Page excerpt ▸
□ □ □ □ □ □ □

War in Ukraine fuels momentum for Trump comeback

War in Ukraine fuels momentum for Trump comeback. By Adam Creighton.

Last year I forecast Donald Trump would easily win the Republican nomination, but ultimately be trounced in the presidential election, whomever he was up against. I’m not so sure anymore – about the second part.

The prospect of a severe recession as the Federal Reserve imposes ever higher interest rates to crush chronic inflation, at the same time as the war in Ukraine draws the US ever closer to a dystopian confrontation with Russia and China, won’t buoy President Joe Biden’s re-election chances.

After a rocky start in November, making a slew of unforced errors including hosting racists at his home and making dumb comments about the constitution, the former president has shot back up in the polls, repeatedly besting his most likely opponent, Florida Governor Ron DeSantis, by double-digit margins and growing.

□ □ □ □ □ □ □

Supplied data ▸
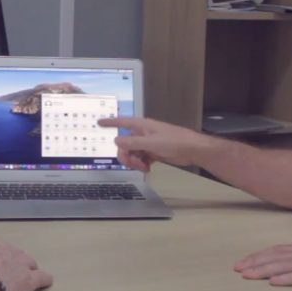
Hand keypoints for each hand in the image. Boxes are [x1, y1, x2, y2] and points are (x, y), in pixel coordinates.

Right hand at [0, 240, 52, 290]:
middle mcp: (3, 252)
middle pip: (11, 251)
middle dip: (12, 256)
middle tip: (12, 262)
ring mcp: (18, 265)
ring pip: (27, 261)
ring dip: (28, 265)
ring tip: (29, 270)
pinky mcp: (29, 280)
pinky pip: (41, 277)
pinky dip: (44, 279)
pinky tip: (46, 280)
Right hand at [97, 116, 214, 170]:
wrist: (192, 150)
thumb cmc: (174, 141)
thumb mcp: (151, 143)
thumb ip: (133, 142)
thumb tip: (116, 140)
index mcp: (142, 126)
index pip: (122, 122)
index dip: (110, 122)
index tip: (99, 123)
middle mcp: (143, 134)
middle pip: (125, 144)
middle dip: (126, 155)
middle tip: (133, 164)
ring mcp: (148, 144)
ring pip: (132, 153)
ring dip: (134, 162)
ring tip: (144, 168)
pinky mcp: (153, 153)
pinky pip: (140, 158)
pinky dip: (141, 164)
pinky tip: (147, 168)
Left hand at [233, 238, 291, 285]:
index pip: (278, 250)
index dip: (261, 255)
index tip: (245, 260)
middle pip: (275, 256)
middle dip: (255, 262)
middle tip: (237, 268)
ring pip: (283, 266)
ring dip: (263, 270)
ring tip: (247, 274)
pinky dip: (286, 279)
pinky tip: (273, 282)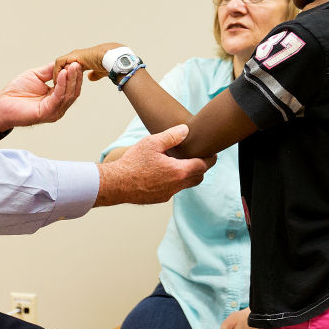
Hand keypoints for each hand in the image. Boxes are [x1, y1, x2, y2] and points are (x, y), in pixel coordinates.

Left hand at [0, 61, 82, 130]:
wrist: (1, 105)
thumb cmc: (15, 92)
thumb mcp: (36, 76)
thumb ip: (50, 71)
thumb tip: (64, 62)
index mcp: (56, 98)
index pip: (71, 86)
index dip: (74, 74)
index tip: (76, 61)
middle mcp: (57, 106)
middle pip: (73, 91)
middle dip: (75, 76)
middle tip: (78, 63)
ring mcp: (53, 111)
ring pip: (67, 95)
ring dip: (71, 79)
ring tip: (72, 66)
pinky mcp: (46, 113)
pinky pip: (57, 98)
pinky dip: (61, 85)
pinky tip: (62, 74)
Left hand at [54, 42, 125, 82]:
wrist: (111, 59)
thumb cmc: (109, 64)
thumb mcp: (99, 71)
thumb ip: (94, 74)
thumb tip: (90, 77)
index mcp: (81, 59)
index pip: (68, 68)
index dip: (65, 77)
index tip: (62, 87)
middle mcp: (76, 56)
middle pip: (61, 66)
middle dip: (58, 77)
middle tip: (55, 87)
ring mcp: (74, 55)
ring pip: (58, 64)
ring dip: (57, 75)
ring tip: (55, 86)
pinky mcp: (72, 56)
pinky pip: (59, 63)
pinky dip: (58, 72)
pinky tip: (58, 81)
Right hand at [94, 124, 213, 205]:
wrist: (116, 184)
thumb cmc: (133, 163)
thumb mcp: (152, 143)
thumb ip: (172, 136)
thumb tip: (185, 130)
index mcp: (179, 171)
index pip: (203, 166)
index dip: (210, 159)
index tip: (212, 154)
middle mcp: (176, 185)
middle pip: (198, 178)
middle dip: (201, 168)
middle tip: (199, 158)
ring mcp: (168, 194)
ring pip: (185, 185)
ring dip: (187, 175)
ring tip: (180, 163)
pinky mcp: (159, 199)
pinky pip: (173, 190)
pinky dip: (174, 181)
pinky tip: (164, 173)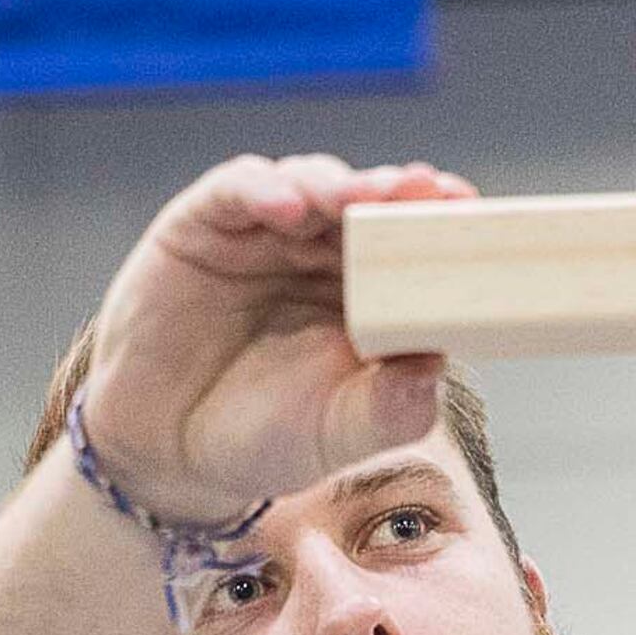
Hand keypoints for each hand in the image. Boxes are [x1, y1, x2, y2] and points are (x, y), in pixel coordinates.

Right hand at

□ □ □ □ □ □ □

Work instruction A ▸ Pull out the passage of the article on Trump's comeback from "Last year I" to "margins and growing.", word for word.
Work instruction B ▸
Answer these questions using the article on Trump's comeback:
(i) Who wrote the article?
(ii) What is the Federal Reserve imposing to crush chronic inflation?
(iii) Who is named as the former president's most likely opponent?
The lines are not needed for anything here.

Written solution A ▸
Last year I forecast Donald Trump would easily win the Republican nomination, but ultimately be trounced in the presidential election, whomever he was up against. I’m not so sure anymore – about the second part.

The prospect of a severe recession as the Federal Reserve imposes ever higher interest rates to crush chronic inflation, at the same time as the war in Ukraine draws the US ever closer to a dystopian confrontation with Russia and China, won’t buoy President Joe Biden’s re-election chances.

After a rocky start in November, making a slew of unforced errors including hosting racists at his home and making dumb comments about the constitution, the former president has shot back up in the polls, repeatedly besting his most likely opponent, Florida Governor Ron DeSantis, by double-digit margins and growing.

Written solution B ▸
(i) Adam Creighton
(ii) Ever higher interest rates
(iii) Florida Governor Ron DeSantis